**What the task asks:**
Locate each line in the records containing "display". Copy it.
::: Given information
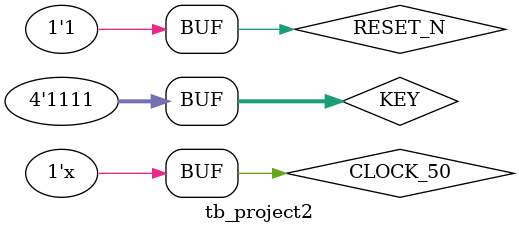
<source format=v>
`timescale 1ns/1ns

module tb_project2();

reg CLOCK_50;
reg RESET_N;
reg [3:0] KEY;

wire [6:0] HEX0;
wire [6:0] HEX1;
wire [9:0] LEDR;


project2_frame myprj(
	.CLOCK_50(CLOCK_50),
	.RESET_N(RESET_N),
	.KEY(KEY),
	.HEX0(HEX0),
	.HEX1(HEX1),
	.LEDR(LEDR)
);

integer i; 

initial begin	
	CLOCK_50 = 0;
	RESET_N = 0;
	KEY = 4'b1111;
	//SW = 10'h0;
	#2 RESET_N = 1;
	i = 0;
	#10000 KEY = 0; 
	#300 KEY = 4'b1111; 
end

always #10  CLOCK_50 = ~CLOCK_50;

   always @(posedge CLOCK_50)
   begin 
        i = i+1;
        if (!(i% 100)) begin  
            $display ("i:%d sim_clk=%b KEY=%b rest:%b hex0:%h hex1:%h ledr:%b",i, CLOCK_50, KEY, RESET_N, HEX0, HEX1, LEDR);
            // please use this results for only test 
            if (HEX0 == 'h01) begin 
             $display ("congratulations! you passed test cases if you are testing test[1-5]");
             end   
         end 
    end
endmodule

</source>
::::::
**Reply to the exercise:**
            $display ("i:%d sim_clk=%b KEY=%b rest:%b hex0:%h hex1:%h ledr:%b",i, CLOCK_50, KEY, RESET_N, HEX0, HEX1, LEDR);
             $display ("congratulations! you passed test cases if you are testing test[1-5]");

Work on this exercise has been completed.